Gombrowicz was no more than a name to me until I read this new translation of his last novel, first published in 1965. It is an extraordinary piece of work, placing him firmly in the middle of mid-century European avant-garde thought, especially in France, where he spent his last years; marooned in Argentina in 1939 by the War, he never returned to Poland. Danuta Borchardt, the prizewinning translator of this volume, writes a three-page introduction explaining the difficulties she encountered. In some ways, I resented this, feeling that translation should ideally be invisible. But I was also glad of it, for I would not otherwise have realized that Gombrowicz's extraordinary tricks of style -- ranging from strings of disconnected words to made-up baby language -- were his and not his translator's. Here, from the first page, is an example of the former style: "Sweat. I'm behind him, pant legs, heels, sand, we're plodding on, plodding on, ruts, clods of dirt, glassy pebbles flashing, the glare, the heat humming, quivering, everything is black in the sunlight, cottages, fences, fields, woods, the road, this march, from where, what for, a lot could be said, actually...." And here an ejaculation of the latter kind: "Cool on top but ready to pop! You, sir, are berging my daughter for yourself! With an on-the-sly berg, with a lovey-doveyberg, and you, my dearie sir, would like to bemberg yourself right under her skirt and straight into her marriage as the lovieberg number one! Ti-ri-ti! Ti-ri-ti!" Words gone wild.
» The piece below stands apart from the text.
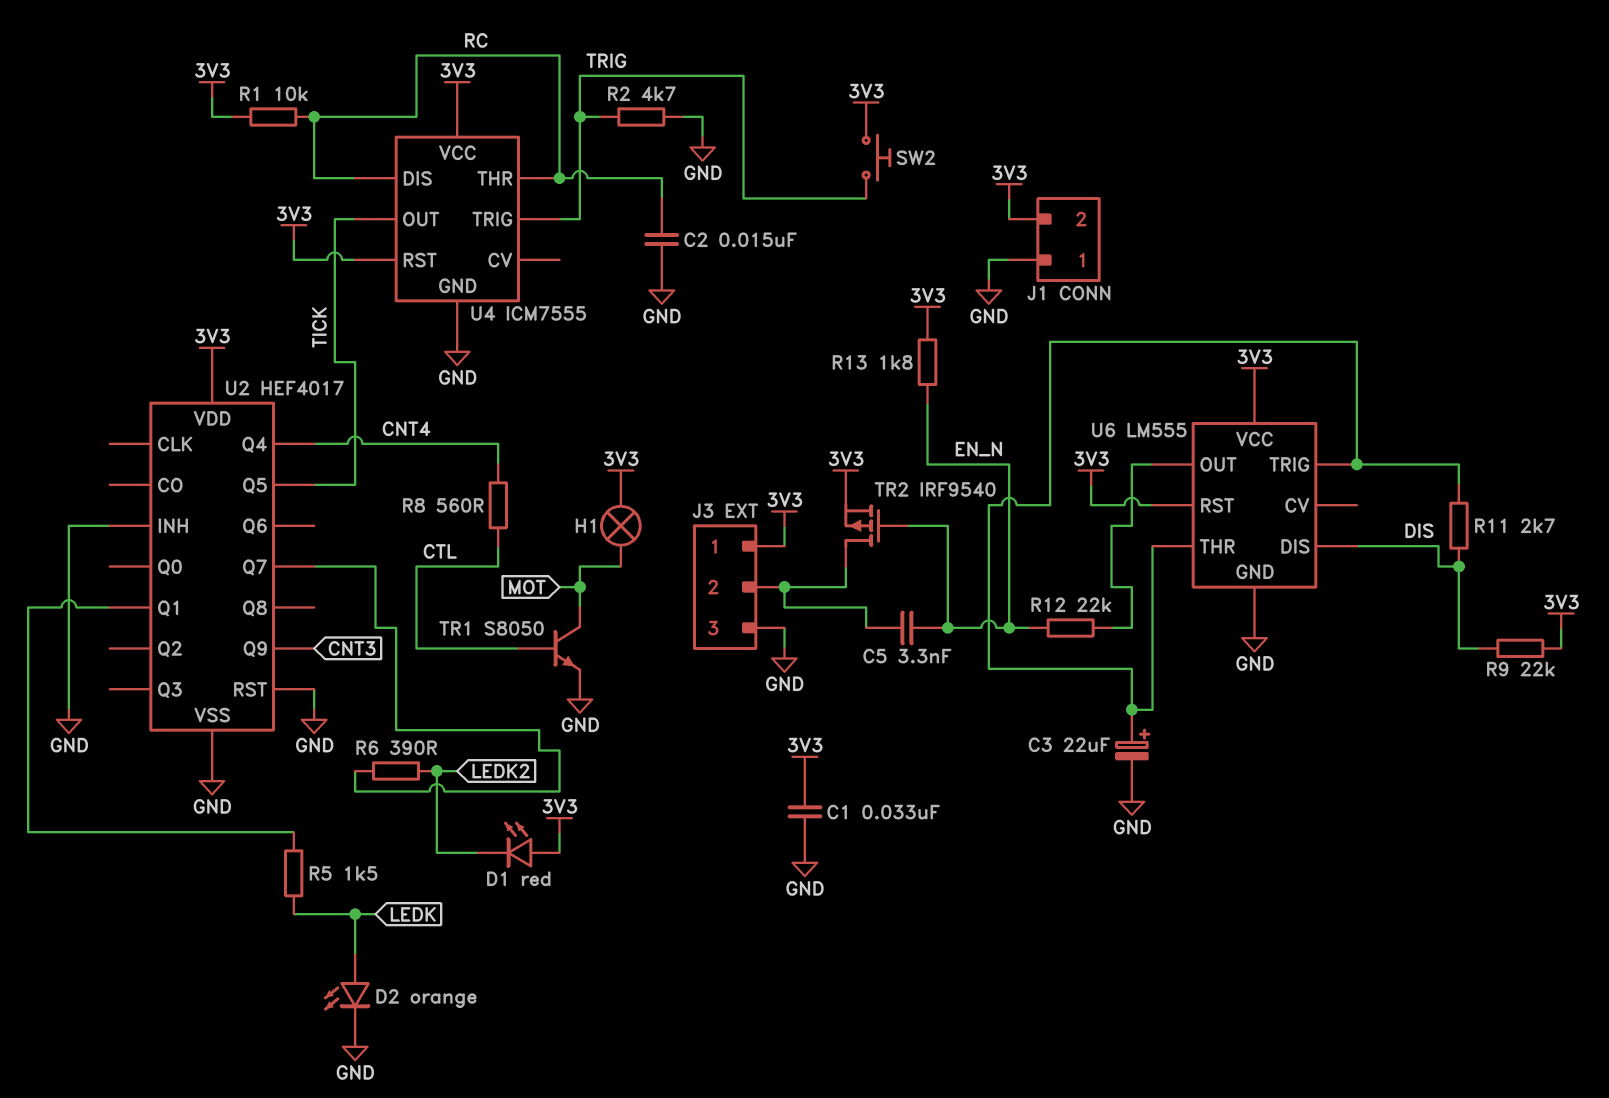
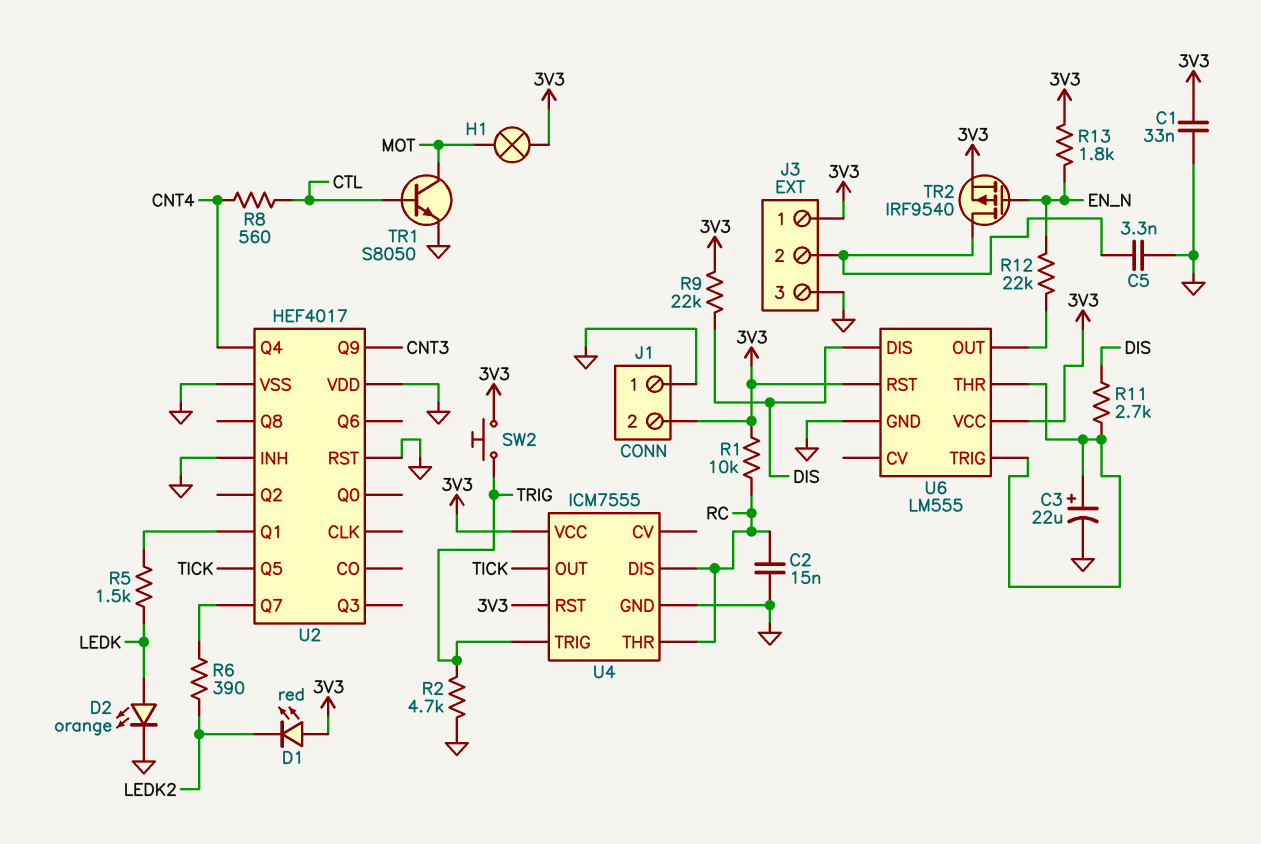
C5: 3.3nF (EN_N, J3/2) -> 3.3nF (GND, J3/2)
U2 pin VDD: 3V3 -> GND

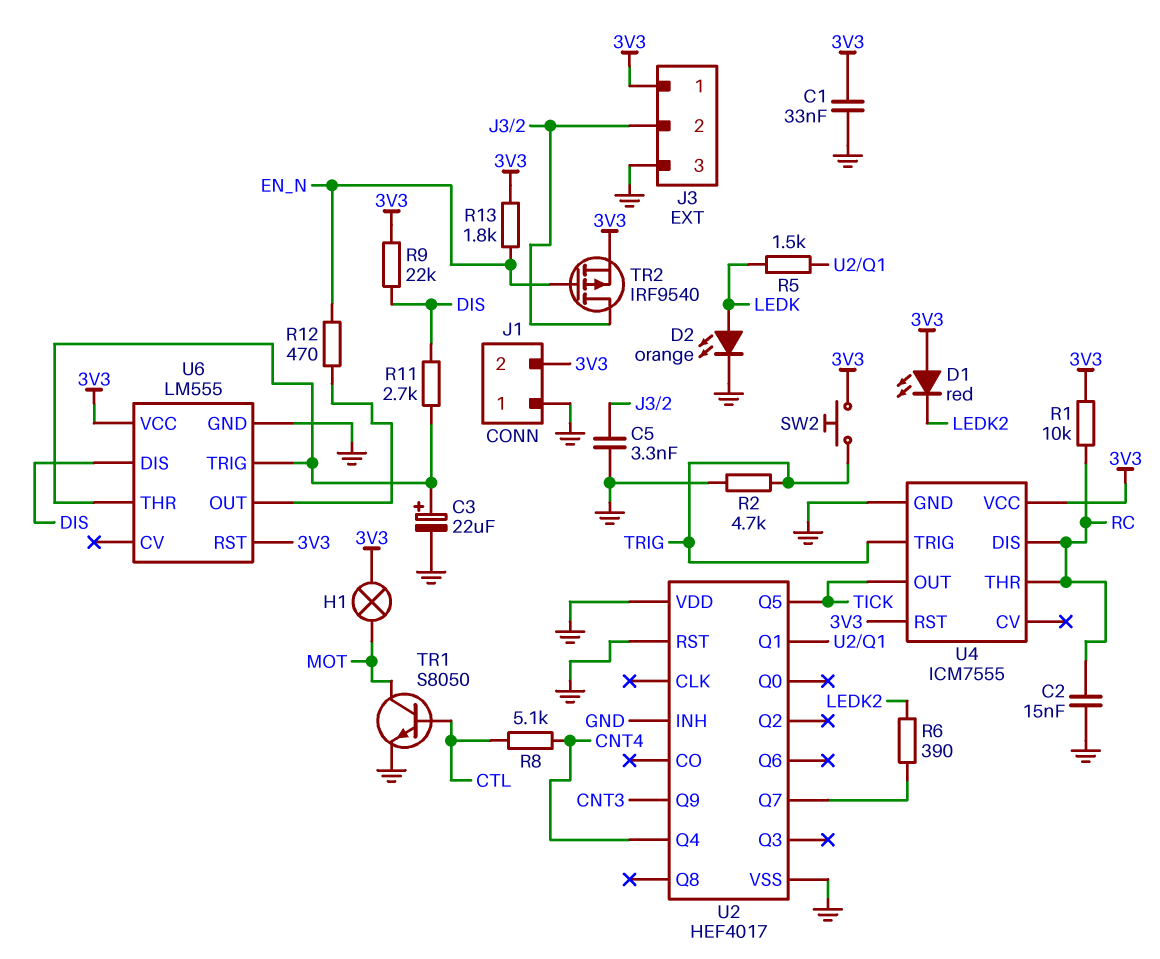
R8: 560 (CNT4, CTL) -> 5.1k (CNT4, CTL)
R12: 22k (EN_N, U6/OUT) -> 470 (EN_N, U6/OUT)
Plot? Yes, sort of. The narrator, a young man also called Witold, hikes into the Polish countryside with an acquaintance for a two-week stay in a family pension. On the way, they come upon a dead sparrow hanged by a string from a branch; the door is opened by a woman with a twisted lip; and they are shown by mistake into a room where the daughter of the house is sleeping. Out of these ingredients, Witold constructs a fantasy world in which the slightest detail -- a stain on a wall, a casual gesture, a scrap of overheard conversation -- is incorporated into a web of suggestion simultaneously sinister and erotic. And all so French: the deliberate implausibility is akin to absurdism; the obsessive use of detail is like the nouveau roman; Witold's detachment from reality has overtones of existentialism; his manipulation of language (so that, for instance, two things are connected simply by the fact of their having nothing in common) parallels deconstructionism. Enough! There is a kind of paranoia here that sucks you into its horrible web. Witold's untrammeled stream of consciousness is not so much introspective -- it is nowhere near objective enough for that -- as involuted or (as the translator remarks) onanistic. Indeed, as the story develops into an erotically-charged excursion into the mountains, the entire tale surges towards some kind of self-induced sexual climax, explosive but ultimately pointless.
Did I enjoy it? No. But I am fascinated by the reminder of how radical the sixties avant garde could be, intrigued to hear French ideas in a Polish accent, and disturbed by the thought of what political, philosophical, or personal turmoil could have produced such spiritual dislocation.